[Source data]
*** Block opens ***

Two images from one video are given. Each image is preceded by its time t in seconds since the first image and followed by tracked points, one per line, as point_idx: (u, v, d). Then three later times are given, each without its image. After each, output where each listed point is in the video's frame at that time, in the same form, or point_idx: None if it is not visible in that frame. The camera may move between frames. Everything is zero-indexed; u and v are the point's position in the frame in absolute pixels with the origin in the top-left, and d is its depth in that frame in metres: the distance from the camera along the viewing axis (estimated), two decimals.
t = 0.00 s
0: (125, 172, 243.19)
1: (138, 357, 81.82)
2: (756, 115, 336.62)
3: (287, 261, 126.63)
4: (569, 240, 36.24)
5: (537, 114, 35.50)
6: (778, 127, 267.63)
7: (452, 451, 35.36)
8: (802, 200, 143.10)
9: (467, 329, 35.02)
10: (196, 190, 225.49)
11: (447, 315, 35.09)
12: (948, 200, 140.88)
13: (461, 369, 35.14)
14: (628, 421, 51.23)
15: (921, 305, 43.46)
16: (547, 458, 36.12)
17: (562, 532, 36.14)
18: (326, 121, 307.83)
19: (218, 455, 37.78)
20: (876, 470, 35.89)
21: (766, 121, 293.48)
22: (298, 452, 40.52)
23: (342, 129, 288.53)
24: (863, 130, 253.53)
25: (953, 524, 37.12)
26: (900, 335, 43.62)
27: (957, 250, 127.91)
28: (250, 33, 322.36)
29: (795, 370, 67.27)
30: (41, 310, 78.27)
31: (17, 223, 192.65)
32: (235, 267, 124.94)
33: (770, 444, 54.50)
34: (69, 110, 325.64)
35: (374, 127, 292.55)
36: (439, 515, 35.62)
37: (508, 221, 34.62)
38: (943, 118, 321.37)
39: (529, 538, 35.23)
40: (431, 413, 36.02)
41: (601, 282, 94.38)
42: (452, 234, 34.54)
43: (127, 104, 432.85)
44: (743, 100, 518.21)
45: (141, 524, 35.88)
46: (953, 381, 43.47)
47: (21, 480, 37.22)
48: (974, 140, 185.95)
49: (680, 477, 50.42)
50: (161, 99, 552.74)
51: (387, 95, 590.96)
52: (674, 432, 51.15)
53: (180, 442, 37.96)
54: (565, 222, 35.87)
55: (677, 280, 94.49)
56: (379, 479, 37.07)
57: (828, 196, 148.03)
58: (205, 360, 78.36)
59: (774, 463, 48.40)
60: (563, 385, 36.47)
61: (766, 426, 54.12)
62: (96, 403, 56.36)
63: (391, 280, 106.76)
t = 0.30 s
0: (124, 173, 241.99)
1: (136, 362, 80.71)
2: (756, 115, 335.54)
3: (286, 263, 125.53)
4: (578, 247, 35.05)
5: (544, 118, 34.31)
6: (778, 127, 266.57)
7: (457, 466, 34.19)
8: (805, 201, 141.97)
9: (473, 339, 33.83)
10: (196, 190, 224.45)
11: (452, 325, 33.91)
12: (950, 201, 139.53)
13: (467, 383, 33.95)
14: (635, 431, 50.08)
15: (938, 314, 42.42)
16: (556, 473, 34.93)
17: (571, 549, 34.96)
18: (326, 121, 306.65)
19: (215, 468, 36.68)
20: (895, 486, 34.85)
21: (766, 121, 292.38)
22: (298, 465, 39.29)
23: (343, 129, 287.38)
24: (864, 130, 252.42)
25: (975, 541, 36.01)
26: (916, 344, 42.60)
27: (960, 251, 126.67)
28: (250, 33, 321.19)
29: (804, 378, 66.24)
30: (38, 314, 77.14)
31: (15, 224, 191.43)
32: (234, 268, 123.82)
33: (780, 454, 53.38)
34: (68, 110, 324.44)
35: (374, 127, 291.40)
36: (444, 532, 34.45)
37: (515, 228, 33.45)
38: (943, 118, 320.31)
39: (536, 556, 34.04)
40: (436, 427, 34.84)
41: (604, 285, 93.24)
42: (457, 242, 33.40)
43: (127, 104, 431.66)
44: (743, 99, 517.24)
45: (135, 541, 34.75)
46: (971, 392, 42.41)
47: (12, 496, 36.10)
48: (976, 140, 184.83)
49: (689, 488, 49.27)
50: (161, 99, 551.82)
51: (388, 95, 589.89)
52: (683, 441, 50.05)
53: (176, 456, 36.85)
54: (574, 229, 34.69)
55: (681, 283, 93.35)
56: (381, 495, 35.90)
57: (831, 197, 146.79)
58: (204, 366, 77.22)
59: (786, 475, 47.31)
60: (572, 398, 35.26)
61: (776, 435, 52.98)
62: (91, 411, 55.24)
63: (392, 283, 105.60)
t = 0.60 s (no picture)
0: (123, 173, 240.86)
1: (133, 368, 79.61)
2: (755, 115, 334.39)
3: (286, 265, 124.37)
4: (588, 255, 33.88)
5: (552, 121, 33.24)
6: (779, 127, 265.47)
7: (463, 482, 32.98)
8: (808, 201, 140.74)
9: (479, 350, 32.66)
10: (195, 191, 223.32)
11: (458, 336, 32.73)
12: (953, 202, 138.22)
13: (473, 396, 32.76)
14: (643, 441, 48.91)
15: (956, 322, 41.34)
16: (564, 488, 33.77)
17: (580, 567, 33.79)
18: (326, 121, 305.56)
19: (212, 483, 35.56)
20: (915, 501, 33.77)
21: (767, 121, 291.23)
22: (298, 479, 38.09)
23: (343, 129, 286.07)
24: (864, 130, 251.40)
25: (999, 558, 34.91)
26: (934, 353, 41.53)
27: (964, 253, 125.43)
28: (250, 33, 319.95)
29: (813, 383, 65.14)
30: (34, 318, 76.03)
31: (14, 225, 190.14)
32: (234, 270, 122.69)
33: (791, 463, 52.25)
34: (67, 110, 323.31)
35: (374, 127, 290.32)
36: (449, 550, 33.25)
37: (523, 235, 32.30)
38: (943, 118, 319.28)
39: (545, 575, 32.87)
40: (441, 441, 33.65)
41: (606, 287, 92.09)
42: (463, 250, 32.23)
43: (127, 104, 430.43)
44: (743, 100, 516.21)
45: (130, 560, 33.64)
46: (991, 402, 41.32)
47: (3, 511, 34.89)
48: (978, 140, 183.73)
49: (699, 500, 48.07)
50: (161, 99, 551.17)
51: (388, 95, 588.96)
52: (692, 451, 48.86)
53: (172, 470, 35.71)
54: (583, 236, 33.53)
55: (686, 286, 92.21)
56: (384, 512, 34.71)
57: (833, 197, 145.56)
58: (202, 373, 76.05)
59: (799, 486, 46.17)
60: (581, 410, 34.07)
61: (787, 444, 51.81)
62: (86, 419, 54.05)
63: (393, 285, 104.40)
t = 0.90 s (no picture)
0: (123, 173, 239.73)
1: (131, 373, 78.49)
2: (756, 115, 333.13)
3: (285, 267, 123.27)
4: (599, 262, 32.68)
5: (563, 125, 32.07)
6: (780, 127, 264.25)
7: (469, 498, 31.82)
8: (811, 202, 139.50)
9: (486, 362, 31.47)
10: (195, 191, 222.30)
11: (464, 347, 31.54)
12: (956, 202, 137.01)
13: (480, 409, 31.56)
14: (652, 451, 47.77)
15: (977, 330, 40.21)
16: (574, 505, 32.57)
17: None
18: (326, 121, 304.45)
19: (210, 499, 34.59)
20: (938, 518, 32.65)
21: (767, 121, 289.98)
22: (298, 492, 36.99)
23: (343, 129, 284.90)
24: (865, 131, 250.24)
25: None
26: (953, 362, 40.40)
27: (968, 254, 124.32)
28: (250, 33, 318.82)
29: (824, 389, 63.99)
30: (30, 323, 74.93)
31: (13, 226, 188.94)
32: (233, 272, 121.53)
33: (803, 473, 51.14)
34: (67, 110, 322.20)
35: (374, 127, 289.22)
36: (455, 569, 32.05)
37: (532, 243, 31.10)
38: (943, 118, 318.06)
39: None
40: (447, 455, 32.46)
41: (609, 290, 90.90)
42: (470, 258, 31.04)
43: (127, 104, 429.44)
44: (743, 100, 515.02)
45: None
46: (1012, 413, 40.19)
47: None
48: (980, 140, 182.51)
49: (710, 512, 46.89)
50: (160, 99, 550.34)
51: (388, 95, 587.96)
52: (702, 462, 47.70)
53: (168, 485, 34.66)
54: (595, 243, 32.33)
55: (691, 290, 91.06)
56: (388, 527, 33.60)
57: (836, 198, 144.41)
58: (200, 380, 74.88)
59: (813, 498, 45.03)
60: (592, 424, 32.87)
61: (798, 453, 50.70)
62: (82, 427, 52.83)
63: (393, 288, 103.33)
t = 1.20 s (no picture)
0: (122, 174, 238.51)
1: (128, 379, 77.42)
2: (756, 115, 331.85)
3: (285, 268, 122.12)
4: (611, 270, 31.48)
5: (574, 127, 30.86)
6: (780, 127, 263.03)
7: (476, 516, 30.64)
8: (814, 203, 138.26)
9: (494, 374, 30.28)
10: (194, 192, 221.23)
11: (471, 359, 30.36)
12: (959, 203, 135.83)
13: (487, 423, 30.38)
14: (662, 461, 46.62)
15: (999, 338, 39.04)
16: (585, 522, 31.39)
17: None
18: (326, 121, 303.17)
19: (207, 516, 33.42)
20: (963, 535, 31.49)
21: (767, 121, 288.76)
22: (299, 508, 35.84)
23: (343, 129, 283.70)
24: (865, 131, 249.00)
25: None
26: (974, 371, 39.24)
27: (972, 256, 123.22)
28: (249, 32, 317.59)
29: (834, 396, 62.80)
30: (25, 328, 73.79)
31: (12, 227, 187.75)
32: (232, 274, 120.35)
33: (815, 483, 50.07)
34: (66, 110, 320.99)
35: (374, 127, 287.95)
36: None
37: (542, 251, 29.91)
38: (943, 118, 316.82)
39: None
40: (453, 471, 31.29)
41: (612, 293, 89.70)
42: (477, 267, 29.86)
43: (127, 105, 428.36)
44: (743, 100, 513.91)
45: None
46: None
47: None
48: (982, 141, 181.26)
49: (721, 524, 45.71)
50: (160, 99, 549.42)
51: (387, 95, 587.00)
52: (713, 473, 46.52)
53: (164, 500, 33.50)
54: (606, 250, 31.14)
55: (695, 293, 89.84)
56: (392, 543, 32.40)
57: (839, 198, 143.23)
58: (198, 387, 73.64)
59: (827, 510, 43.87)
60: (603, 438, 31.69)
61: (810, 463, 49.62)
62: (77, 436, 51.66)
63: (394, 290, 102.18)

*** Block closes ***

** What you will do **
All that belongs in your answer is the stretch of entries above from the line with "35: (374, 127, 291.40)" through the line with "47: (12, 496, 36.10)", printed exactly.

** Written reply **
35: (374, 127, 291.40)
36: (444, 532, 34.45)
37: (515, 228, 33.45)
38: (943, 118, 320.31)
39: (536, 556, 34.04)
40: (436, 427, 34.84)
41: (604, 285, 93.24)
42: (457, 242, 33.40)
43: (127, 104, 431.66)
44: (743, 99, 517.24)
45: (135, 541, 34.75)
46: (971, 392, 42.41)
47: (12, 496, 36.10)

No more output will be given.